TASK STATEMENT
Go through the entries below. Copy each line in which "lines" appears.

Start of INFORMATION SUPPLIED

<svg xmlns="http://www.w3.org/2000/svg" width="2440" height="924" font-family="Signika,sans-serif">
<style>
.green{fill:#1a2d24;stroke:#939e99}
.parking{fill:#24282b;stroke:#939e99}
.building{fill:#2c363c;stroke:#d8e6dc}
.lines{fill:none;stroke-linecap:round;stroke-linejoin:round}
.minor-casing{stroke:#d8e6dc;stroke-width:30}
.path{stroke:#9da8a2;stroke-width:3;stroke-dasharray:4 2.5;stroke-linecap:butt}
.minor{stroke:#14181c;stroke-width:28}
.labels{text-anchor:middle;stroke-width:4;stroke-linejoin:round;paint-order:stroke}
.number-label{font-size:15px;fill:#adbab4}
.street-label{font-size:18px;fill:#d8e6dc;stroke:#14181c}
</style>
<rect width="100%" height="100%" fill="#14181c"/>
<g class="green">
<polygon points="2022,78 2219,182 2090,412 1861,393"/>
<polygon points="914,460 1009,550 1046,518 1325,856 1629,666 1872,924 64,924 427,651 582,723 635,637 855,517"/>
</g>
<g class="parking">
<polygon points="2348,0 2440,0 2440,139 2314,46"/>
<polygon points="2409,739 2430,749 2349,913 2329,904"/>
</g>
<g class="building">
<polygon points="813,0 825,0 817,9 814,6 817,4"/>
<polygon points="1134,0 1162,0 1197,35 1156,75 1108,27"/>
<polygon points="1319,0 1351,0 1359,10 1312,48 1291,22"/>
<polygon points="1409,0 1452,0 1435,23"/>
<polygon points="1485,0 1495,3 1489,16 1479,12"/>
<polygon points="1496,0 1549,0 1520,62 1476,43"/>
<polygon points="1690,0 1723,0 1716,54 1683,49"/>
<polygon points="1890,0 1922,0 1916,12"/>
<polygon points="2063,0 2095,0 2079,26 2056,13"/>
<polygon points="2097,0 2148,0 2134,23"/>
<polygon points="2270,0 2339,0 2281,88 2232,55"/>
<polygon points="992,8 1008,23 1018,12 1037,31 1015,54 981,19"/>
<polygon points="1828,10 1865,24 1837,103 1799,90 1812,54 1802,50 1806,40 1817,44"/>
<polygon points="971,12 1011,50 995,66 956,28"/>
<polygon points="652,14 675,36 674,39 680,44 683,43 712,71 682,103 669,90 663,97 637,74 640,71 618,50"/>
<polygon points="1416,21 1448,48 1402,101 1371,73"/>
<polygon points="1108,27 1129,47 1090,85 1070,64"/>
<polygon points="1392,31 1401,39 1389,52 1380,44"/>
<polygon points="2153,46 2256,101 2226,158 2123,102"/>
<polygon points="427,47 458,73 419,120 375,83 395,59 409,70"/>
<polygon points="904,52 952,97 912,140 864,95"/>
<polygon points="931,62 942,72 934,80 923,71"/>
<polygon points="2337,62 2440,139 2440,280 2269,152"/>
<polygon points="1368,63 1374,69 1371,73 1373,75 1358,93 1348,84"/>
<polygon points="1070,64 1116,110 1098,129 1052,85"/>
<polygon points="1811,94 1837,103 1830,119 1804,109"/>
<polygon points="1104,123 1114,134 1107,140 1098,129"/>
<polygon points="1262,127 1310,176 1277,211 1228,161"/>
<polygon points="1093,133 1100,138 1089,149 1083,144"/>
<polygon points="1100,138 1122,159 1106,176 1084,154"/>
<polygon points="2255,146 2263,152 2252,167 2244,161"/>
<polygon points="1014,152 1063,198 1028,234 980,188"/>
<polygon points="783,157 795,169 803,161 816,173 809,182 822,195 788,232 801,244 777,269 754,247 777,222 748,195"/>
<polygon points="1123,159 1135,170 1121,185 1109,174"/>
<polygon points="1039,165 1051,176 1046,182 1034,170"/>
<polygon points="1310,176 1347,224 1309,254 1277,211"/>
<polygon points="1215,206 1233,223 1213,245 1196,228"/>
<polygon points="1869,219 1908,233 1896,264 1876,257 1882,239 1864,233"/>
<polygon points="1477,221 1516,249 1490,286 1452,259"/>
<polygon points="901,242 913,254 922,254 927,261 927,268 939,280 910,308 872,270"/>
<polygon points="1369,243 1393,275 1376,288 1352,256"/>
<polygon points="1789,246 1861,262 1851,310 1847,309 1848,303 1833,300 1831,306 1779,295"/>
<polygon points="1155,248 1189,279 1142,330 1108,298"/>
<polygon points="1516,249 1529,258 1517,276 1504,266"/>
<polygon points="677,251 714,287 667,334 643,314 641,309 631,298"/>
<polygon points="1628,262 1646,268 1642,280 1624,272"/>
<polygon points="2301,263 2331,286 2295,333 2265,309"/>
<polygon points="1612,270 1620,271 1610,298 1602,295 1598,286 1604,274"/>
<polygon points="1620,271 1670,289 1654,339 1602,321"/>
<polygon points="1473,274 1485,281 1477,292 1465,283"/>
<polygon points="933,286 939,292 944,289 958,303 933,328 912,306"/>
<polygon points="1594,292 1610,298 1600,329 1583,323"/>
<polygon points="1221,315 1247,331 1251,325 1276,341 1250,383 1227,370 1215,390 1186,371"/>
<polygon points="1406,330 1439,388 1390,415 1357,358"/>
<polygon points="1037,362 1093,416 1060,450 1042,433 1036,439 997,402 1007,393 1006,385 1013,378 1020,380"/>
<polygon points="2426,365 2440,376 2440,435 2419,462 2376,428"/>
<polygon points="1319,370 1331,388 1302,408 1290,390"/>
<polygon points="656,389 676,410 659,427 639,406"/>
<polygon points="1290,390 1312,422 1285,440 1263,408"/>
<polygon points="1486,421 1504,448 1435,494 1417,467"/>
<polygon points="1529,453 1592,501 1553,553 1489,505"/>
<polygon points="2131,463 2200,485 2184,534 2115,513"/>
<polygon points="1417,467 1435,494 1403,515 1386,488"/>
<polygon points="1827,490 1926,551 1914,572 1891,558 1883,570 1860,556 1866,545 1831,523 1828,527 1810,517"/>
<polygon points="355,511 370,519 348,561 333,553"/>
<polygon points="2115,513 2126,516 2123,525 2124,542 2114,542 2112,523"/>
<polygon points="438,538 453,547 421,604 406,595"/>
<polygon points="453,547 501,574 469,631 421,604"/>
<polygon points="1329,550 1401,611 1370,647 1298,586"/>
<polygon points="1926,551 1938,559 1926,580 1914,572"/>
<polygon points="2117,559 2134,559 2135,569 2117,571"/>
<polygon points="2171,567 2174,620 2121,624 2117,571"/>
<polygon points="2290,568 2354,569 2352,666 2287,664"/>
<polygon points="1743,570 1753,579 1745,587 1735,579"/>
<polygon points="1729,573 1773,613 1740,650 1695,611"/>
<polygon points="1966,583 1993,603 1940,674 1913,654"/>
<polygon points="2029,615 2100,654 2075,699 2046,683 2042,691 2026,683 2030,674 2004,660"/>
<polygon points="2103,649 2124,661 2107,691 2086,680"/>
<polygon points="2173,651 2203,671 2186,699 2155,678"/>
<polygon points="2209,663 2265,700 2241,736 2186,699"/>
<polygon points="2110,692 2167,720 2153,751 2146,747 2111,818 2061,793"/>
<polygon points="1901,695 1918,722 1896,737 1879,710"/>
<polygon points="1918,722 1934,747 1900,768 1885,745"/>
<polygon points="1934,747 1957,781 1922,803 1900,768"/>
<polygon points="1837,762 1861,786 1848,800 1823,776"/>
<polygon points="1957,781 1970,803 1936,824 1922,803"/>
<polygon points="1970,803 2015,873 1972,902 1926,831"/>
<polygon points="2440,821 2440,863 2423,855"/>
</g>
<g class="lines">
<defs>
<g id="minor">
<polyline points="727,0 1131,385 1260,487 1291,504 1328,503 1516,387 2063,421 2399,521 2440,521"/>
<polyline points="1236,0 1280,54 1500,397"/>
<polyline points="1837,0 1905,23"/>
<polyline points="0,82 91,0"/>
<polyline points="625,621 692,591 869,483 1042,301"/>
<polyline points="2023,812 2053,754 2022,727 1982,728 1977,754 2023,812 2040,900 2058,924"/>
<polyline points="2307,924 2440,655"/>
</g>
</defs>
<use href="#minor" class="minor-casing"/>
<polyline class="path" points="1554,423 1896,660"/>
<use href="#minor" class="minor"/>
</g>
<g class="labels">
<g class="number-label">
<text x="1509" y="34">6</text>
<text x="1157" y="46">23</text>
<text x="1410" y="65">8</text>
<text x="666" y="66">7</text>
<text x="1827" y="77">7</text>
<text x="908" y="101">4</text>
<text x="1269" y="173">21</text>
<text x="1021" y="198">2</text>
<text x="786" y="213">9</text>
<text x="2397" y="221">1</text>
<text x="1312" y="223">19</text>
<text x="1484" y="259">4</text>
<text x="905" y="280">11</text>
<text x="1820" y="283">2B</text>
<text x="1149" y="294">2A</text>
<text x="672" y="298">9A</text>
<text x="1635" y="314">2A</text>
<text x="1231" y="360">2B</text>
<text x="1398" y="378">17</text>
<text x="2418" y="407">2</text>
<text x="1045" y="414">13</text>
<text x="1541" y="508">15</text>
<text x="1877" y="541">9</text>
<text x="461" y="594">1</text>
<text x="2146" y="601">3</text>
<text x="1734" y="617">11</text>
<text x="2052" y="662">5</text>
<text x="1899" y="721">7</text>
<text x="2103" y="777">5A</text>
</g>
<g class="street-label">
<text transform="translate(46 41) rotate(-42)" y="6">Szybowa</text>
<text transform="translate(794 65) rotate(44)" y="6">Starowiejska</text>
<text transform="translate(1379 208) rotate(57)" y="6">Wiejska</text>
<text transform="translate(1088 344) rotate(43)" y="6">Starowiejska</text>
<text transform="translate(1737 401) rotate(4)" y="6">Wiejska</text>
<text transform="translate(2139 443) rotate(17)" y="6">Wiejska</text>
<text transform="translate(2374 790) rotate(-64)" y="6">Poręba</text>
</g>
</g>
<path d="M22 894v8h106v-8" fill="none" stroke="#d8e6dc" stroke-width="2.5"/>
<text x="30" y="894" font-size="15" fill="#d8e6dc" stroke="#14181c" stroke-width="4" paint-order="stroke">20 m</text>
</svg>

End of INFORMATION SUPPLIED

EXPECTED ANSWER
.lines{fill:none;stroke-linecap:round;stroke-linejoin:round}
<g class="lines">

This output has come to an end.